Fragile NZ wine industry under siege
Adverse weather conditions, bulk wine sales, volatile exchange rates, a lack of confidence in government policy and the vagaries of fruit supply and demand are all dealing blows to an already fragile industry, according to the latest Markhams wine industry business confidence survey.
"Trading conditions for the January 2012 quarter were actually worse than participants predicted when surveyed in January 2011. There is little doubt that the industry is facing tough times.
"This view is supported by the fact that less than half (43 percent) of survey participants expect trading conditions to improve in the coming 12 months," says Graeme Rhodes, national wine spokesperson of the chartered accountancy group.
Whilst many wineries remain "carefully optimistic" about the year ahead, nationally the poor weather conditions have impacted on fruit volumes, with lower yields expected, particularly in Marlborough. However the reduction in volume has had a positive effect with a number of grape growers without contracts this year now being able to secure supply contracts.
"For many growers with existing agreements, the lower yields may mean a drop in income. The flip side is that some growers are securing multiple year deals from wineries to ensure continuity of supply, which affords them a previously nebulous certainty of income," says Mr Rhodes.
Nevertheless, it appears unlikely that the reduced vintage will create any significant pricing comeback. Even with some industry players predicting lower volumes for a further two seasons, the fruit price is unlikely to rise to any great degree, capped by the bulk wine strategy employed by many businesses still.
Bulk wine sales are also impacting on profitability. "Bulk wine sales strategies are here to stay and we are seeing them more often being used as an integral part of a sales deal. Bulk wine is being used as leverage, with wineries agreeing to supply in order to get their finished wines on supermarket shelves, particularly in export markets," says Mr Rhodes.
On a bright note, 44 percent of respondents nationally are trading profitably, up from the 38 percent that predicted they would be when surveyed in January 2011. But with more than half of businesses surveyed reporting their business was not profitable due to being in the early stages of development (26 percent), margin pressure (14 percent), pricing and increased costs (12 percent), and a lack of capital (12 percent), it is clear that the difficult trading environment remains.
Confidence in the National-led government's policies stimulating the industry has dropped dramatically from those who prior to the election believed the policies would positively impact the industry (60 percent), to 77 percent now believing they will not.
Another blow to the industry has been the Rugby World Cup not being the 'bright hope' participants expected when surveyed in August 2011. Only 26 percent of those surveyed reported the event had a positive effect on their branding and sales.
According to the survey, export markets present the biggest opportunity for growth in the industry, with more than 60 percent of respondents looking at exporting to new markets in 2012.

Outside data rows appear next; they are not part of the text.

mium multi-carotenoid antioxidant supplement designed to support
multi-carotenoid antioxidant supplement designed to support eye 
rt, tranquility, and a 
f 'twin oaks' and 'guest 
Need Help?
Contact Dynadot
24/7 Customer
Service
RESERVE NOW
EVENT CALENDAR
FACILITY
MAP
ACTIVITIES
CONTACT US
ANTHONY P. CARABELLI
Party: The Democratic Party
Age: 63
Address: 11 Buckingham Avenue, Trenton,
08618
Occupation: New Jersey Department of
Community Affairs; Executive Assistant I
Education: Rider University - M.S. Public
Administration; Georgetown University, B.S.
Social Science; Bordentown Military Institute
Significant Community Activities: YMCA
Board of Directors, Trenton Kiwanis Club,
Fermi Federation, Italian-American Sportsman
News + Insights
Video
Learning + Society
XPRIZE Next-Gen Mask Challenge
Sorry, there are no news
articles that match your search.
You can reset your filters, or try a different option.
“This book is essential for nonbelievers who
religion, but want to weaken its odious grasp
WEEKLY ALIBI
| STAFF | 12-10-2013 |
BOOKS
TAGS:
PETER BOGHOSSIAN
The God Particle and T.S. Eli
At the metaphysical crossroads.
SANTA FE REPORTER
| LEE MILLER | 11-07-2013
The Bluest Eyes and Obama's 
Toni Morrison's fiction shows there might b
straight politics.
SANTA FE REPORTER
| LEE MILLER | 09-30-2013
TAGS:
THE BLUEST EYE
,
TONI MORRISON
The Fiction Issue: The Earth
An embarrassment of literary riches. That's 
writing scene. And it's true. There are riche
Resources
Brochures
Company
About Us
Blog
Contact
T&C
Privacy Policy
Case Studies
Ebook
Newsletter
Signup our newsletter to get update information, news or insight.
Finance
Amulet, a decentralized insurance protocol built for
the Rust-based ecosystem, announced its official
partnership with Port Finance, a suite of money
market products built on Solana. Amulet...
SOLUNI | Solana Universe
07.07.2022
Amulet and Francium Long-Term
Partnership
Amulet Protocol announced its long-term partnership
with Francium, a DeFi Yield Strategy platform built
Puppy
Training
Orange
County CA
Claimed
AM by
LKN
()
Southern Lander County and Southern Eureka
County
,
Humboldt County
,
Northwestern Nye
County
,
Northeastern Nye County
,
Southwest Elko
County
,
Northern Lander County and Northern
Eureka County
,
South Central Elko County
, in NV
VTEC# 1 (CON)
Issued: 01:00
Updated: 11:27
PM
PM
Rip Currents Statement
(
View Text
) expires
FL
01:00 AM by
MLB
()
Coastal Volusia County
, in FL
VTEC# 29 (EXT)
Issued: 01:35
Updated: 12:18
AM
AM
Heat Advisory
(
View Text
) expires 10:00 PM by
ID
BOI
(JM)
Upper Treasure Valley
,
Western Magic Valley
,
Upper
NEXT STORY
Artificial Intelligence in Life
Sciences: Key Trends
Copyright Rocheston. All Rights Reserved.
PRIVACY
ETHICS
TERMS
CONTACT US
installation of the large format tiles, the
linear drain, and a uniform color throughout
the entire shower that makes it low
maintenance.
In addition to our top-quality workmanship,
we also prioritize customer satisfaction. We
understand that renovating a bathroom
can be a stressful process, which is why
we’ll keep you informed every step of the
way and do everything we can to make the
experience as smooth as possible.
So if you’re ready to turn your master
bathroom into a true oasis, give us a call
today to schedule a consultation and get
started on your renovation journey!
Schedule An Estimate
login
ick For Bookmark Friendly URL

Asia is increasing in popularity as the export market with the most potential and, whilst it is acknowledged this market will take time to develop, there is an optimism that such ventures will pay off in the longer term. Currently 47 percent of respondents are exporting to China and Hong Kong, with 76 percent saying they are planning to export there in the next five years.
Once again the biggest threat to the industry identified in the survey nationally is the volatile and high exchange rate, impacting export profitability. Although many respondents remain positive about the opportunities new export markets may bring, some markets, particularly Europe and USA, were identified as becoming increasingly uncompetitive due to the high New Zealand dollar.
On another note, there is a degree of unrest throughout the industry about some contract processors now making and marketing their own wines, effectively competing against their winery customers. This situation may accelerate the movement of mid-sized players to merge and consolidate with others to increase sales strength, and rationalise distribution and infrastructure.
The Markhams wine business confidence survey is conducted twice yearly by the national wine industry business development unit of the Markhams chartered accountancy and business advisory group.
It is conducted in Hawke's Bay, Wairarapa, Marlborough, Nelson, Canterbury, Central Otago and Auckland and covers topics such as sales and distribution, capital investment, branding and profitability.